## [JOB 1]
In the records, arrange the part that opens with the line containing "ക്ഷേത്രത്തിൽ നിന്നും ആഭരണങ്ങൾ കവർന്നു; ബിജെപി" and runs to the end of the records as a numbered list, one line per item, with blank lines left out. Leave the pictures out of the answer.

## [EXCERPT TO READ]

* * * * * * * * *

From foundation design and land development to construction projects and agriculture, soil permeability is vital in many industries. Assessing the rate at which water passes through soil gives us a clear understanding of a mixture’s suitability for different purposes. A highly permeable soil is essential when constructing a wastewater system, but the worst nightmare of a foundation designer. As such, material testers regularly assess the permeability of soil samples to understand the properties of a soil mixture.
But let’s get back to basics. In this article, we’ll explore what ‘soil permeability’ means, how we test for it, and which factors affect it. We’ll also reveal where you can find the best permeability equipment for your next soil testing application.
What is Soil Permeability?
Soil permeability is a measurement dictating how quickly water can pass through a soil sample. We use permeability testing to assess how effectively soil allows water to travel through it.
In general, water travels quickly through highly permeable soils and slowly through soils with low permeability.
Assessing permeability is essential in many industries. It is critical for designing effective drainage systems, building structures, and creating foundations. It also helps us with agriculture and irrigation, aids with hydrogeology, and allows us to measure the stability of slopes and embankments.
How Do We Measure Soil Permeability Using the Constant Head Permeability Test?
We measure soil permeability using various methods, including the constant head method, by assessing the rate at which water flows through a sample over a predetermined period. Material testers express this water flow rate as the ‘coefficient of permeability’. Specific methods for measuring permeability include the constant head permeability test for large-grained soils and the falling head permeability test for fine-grained soils. The constant head permeability method is particularly suitable for testing coarse granular soils such as sand, where maintaining a constant flow and head loss is crucial for accurate results.
The permeability coefficient is represented by k, where ‘k’ refers to the hydraulic conductivity of a soil or porous medium. In other words, the coefficient indicates the intrinsic ability of soil to allow water to pass through it. A higher hydraulic conductivity shows that soil can flow through the medium more easily. A lower measurement reveals that the soil has a greater resistance to water flow. We typically express the permeability coefficient in meters per second (m/s), centimeters per second (cm/s), or feet per second (ft/s).
Soil Coefficient of Permeability (k) Chart
Once we understand a soil’s properties, we can use a reference table to sort the sample into one of many soil permeability classes. A table for classifying soils in civil engineering may look something like this.
Soil coefficient of permeability (k)

* * * * * * * * *

## [JOB 2]
Name every unit the soil permeability article gives for expressing the permeability coefficient.

* * * * * * * * *

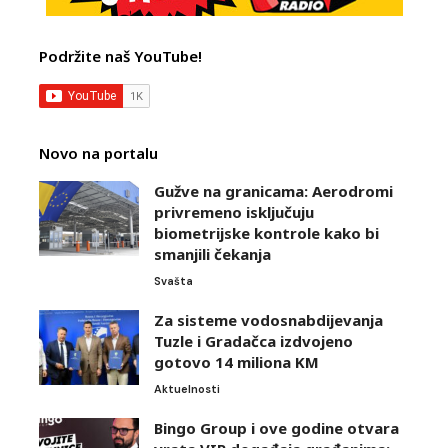
Podržite naš YouTube!
Novo na portalu
Gužve na granicama: Aerodromi
privremeno isključuju
biometrijske kontrole kako bi
smanjili čekanja
Svašta
Za sisteme vodosnabdijevanja
Tuzle i Gradačca izdvojeno
gotovo 14 miliona KM
Aktuelnosti
Bingo Group i ove godine otvara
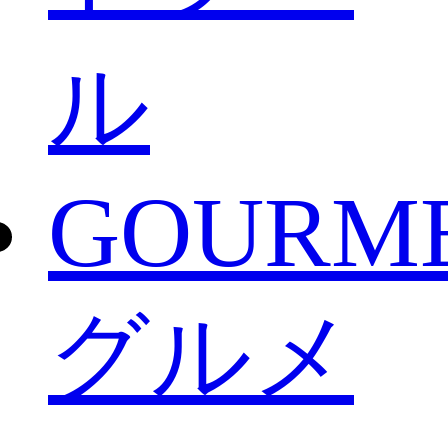
ル
GOURM
グルメ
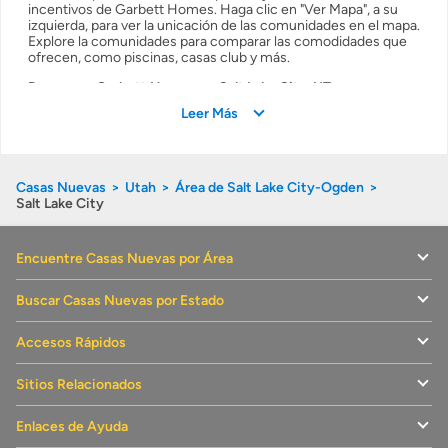
incentivos de Garbett Homes. Haga clic en "Ver Mapa", a su
izquierda, para ver la unicación de las comunidades en el mapa.
Explore la comunidades para comparar las comodidades que
ofrecen, como piscinas, casas club y más.
Resumen: Garbett Homes en Salt Lake City, UT
Leer Más
Este es un resumen de las comunidades de nueva
construcción que puede encontrar de Garbett Homes en Salt
Lake City.
Casas Nuevas
Utah
Área de Salt Lake City-Ogden
Nombre del Constructor
Garbett Homes
Salt Lake City
Comunidades:
6
Casas en Venta:
26
Encuentre Casas Nuevas por Área
Planos de Casas Disponibles:
17
Casas de Entrega Rápida:
9
Buscar Casas Nuevas por Estado
Precios desde:
$499,900
Accesos Rápidos
Pies Cuadrados:
1,234 a 2,581 Pies cuadrados
Opciones de Cuartos:
2 a 3
Sitios Relacionados
Opciones de Baños:
1 a 2
Enlaces de Ayuda
¿Cuál es el proceso constructivo de casas en estados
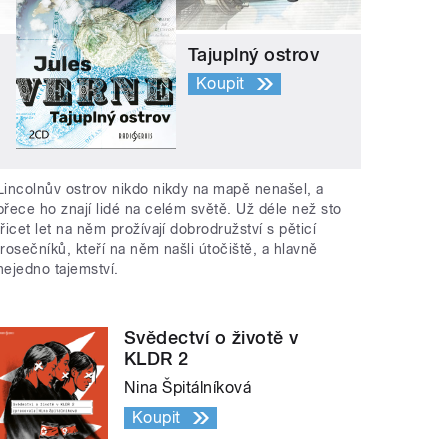
Tajuplný ostrov
Koupit
Lincolnův ostrov nikdo nikdy na mapě nenašel, a
přece ho znají lidé na celém světě. Už déle než sto
třicet let na něm prožívají dobrodružství s pěticí
trosečníků, kteří na něm našli útočiště, a hlavně
nejedno tajemství.
Svědectví o životě v
KLDR 2
Nina Špitálníková
Koupit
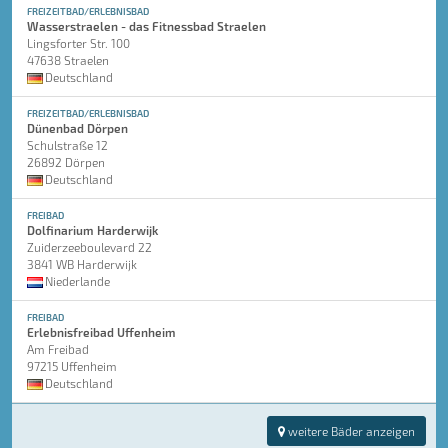
FREIZEITBAD/ERLEBNISBAD
Wasserstraelen - das Fitnessbad Straelen
Lingsforter Str. 100
47638 Straelen
Deutschland
FREIZEITBAD/ERLEBNISBAD
Dünenbad Dörpen
Schulstraße 12
26892 Dörpen
Deutschland
FREIBAD
Dolfinarium Harderwijk
Zuiderzeeboulevard 22
3841 WB Harderwijk
Niederlande
FREIBAD
Erlebnisfreibad Uffenheim
Am Freibad
97215 Uffenheim
Deutschland
weitere Bäder anzeigen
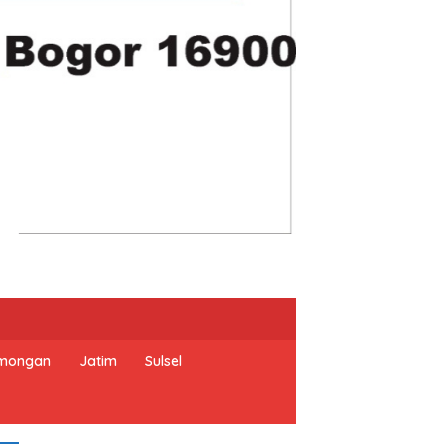
mongan
Jatim
Sulsel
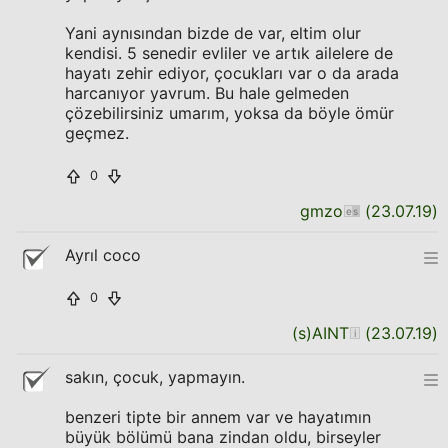
Yani aynısından bizde de var, eltim olur
kendisi. 5 senedir evliler ve artık ailelere de
hayatı zehir ediyor, çocukları var o da arada
harcanıyor yavrum. Bu hale gelmeden
çözebilirsiniz umarım, yoksa da böyle ömür
geçmez.
0
gmzo
(
23.07.19
)
Ayrıl coco
0
(s)AINT
(
23.07.19
)
sakın, çocuk, yapmayın.
benzeri tipte bir annem var ve hayatımın
büyük bölümü bana zindan oldu, birseyler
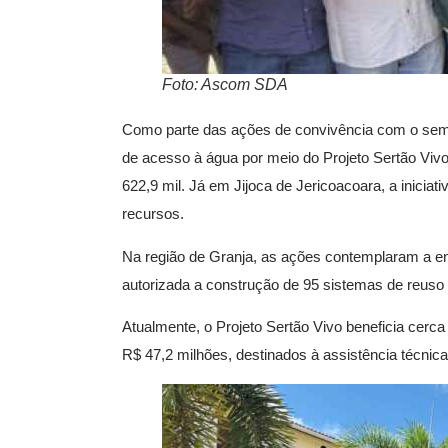
Foto: Ascom SDA
Como parte das ações de convivência com o semiá
de acesso à água por meio do Projeto Sertão Viv
622,9 mil. Já em Jijoca de Jericoacoara, a inici
recursos.
Na região de Granja, as ações contemplaram a ent
autorizada a construção de 95 sistemas de reuso 
Atualmente, o Projeto Sertão Vivo beneficia cerca
R$ 47,2 milhões, destinados à assistência técnica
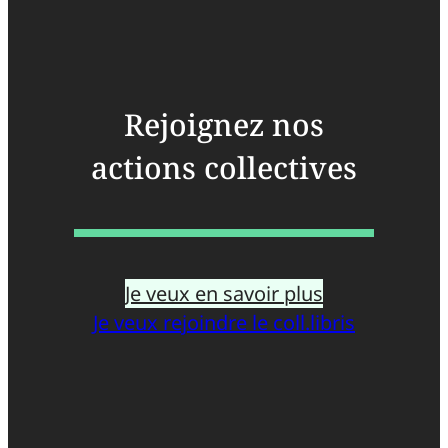
Rejoignez nos
actions collectives
Je veux en savoir plus
Je veux rejoindre le coll.libris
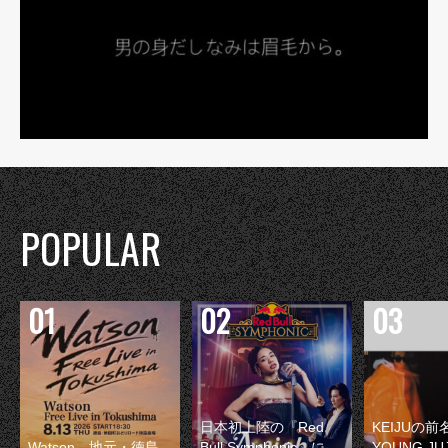
POPULAR
日本初上陸の『Red
KEIJUの
Watson、地元・徳島
Bull Symphonic』に
YOUNG JU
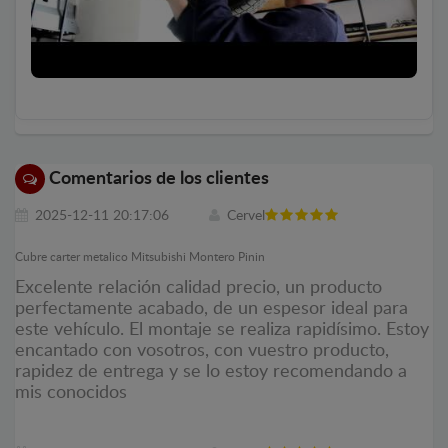
Comentarios de los clientes
2025-12-11 20:17:06
Cervel
Cubre carter metalico Mitsubishi Montero Pinin
Excelente relación calidad precio, un producto
perfectamente acabado, de un espesor ideal para
este vehículo. El montaje se realiza rapidísimo. Estoy
encantado con vosotros, con vuestro producto,
rapidez de entrega y se lo estoy recomendando a
mis conocidos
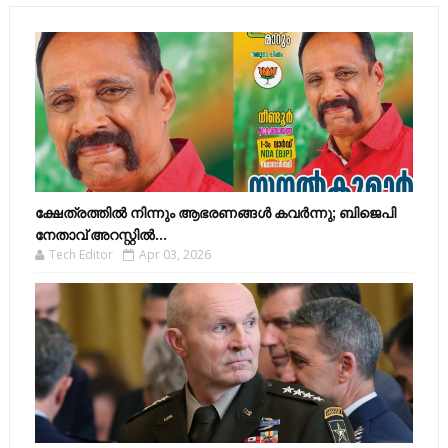
ക്ഷേത്രത്തിൽ നിന്നും ആഭരണങ്ങൾ കവർന്നു; ബിജെപി
നേതാവ് അറസ്റ്റിൽ...
Tech Editor
Apr 03, 2026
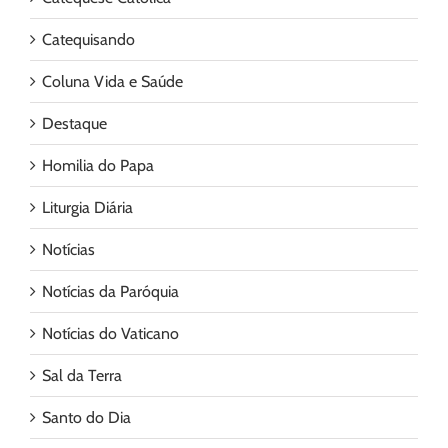
Catequisando
Coluna Vida e Saúde
Destaque
Homilia do Papa
Liturgia Diária
Notícias
Notícias da Paróquia
Notícias do Vaticano
Sal da Terra
Santo do Dia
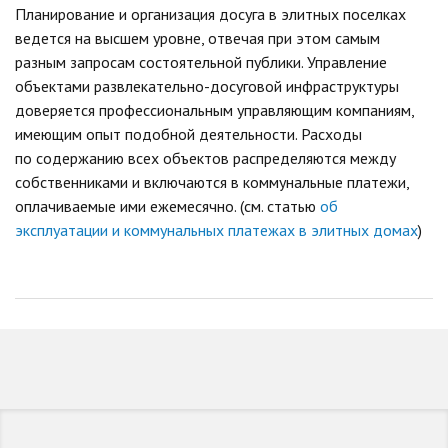
Планирование и организация досуга в элитных поселках
ведется на высшем уровне, отвечая при этом самым
разным запросам состоятельной публики. Управление
объектами развлекательно-досуговой инфраструктуры
доверяется профессиональным управляющим компаниям,
имеющим опыт подобной деятельности. Расходы
по содержанию всех объектов распределяются между
собственниками и включаются в коммунальные платежи,
оплачиваемые ими ежемесячно. (см. статью
об
эксплуатации и коммунальных платежах в элитных домах
)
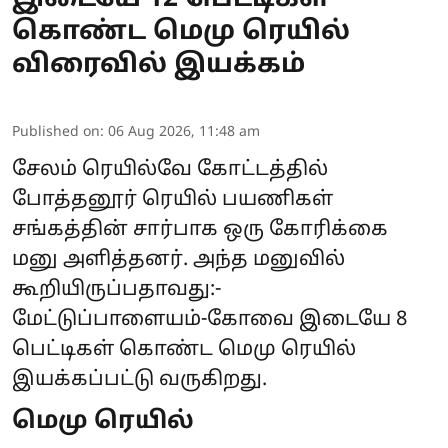
கொண்ட மெமு ரெயில்
விரைவில் இயக்கம்
Published on
:
06 Aug 2026, 11:48 am
சேலம் ரெயில்வே கோட்டத்தில்
போத்தனூர் ரெயில் பயணிகள்
சங்கத்தின் சார்பாக ஒரு கோரிக்கை
மனு அளித்தனர். அந்த மனுவில்
கூறியிருப்பதாவது:-
மேட்டுப்பாளையம்-கோவை இடையே 8
பெட்டிகள் கொண்ட மெமு ரெயில்
இயக்கப்பட்டு வருகிறது.
மெமு ரெயில்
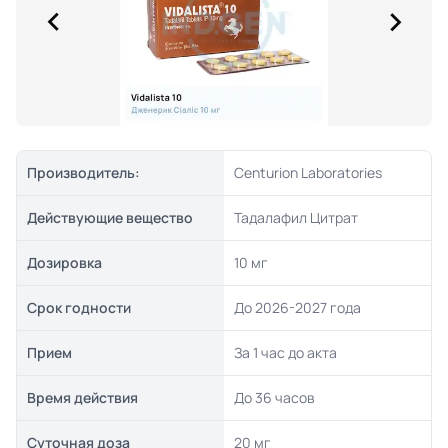
Производитель:
Centurion Laboratories
Действующие вещество
Тадалафил Цитрат
Дозировка
10 мг
Срок годности
До 2026-2027 года
Прием
За 1 час до акта
Время действия
До 36 часов
Суточная доза
20 мг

* * * * * * * * *

## [RESPONSE BOX 1]
1. ക്ഷേത്രത്തിൽ നിന്നും ആഭരണങ്ങൾ കവർന്നു; ബിജെപി
2. നേതാവ് അറസ്റ്റിൽ...
3. Tech Editor
4. Apr 03, 2026
5. Catequisando
6. Coluna Vida e Saúde
7. Destaque
8. Homilia do Papa
9. Liturgia Diária
10. Notícias
11. Notícias da Paróquia
12. Notícias do Vaticano
13. Sal da Terra
14. Santo do Dia
15. Планирование и организация досуга в элитных поселках
16. ведется на высшем уровне, отвечая при этом самым
17. разным запросам состоятельной публики. Управление
18. объектами развлекательно-досуговой инфраструктуры
19. доверяется профессиональным управляющим компаниям,
20. имеющим опыт подобной деятельности. Расходы
21. по содержанию всех объектов распределяются между
22. собственниками и включаются в коммунальные платежи,
23. оплачиваемые ими ежемесячно. (см. статью
24. об
25. эксплуатации и коммунальных платежах в элитных домах
26. )
27. கொண்ட மெமு ரெயில்
28. விரைவில் இயக்கம்
29. Published on
30. :
31. 06 Aug 2026, 11:48 am
32. சேலம் ரெயில்வே கோட்டத்தில்
33. போத்தனூர் ரெயில் பயணிகள்
34. சங்கத்தின் சார்பாக ஒரு கோரிக்கை
35. மனு அளித்தனர். அந்த மனுவில்
36. கூறியிருப்பதாவது:-
37. மேட்டுப்பாளையம்-கோவை இடையே 8
38. பெட்டிகள் கொண்ட மெமு ரெயில்
39. இயக்கப்பட்டு வருகிறது.
40. மெமு ரெயில்
41. Производитель:
42. Centurion Laboratories
43. Действующие вещество
44. Тадалафил Цитрат
45. Дозировка
46. 10 мг
47. Срок годности
48. До 2026-2027 года
49. Прием
50. За 1 час до акта
51. Время действия
52. До 36 часов
53. Суточная доза
54. 20 мг

## [RESPONSE BOX 2]
meters per second (m/s)
centimeters per second (cm/s)
feet per second (ft/s)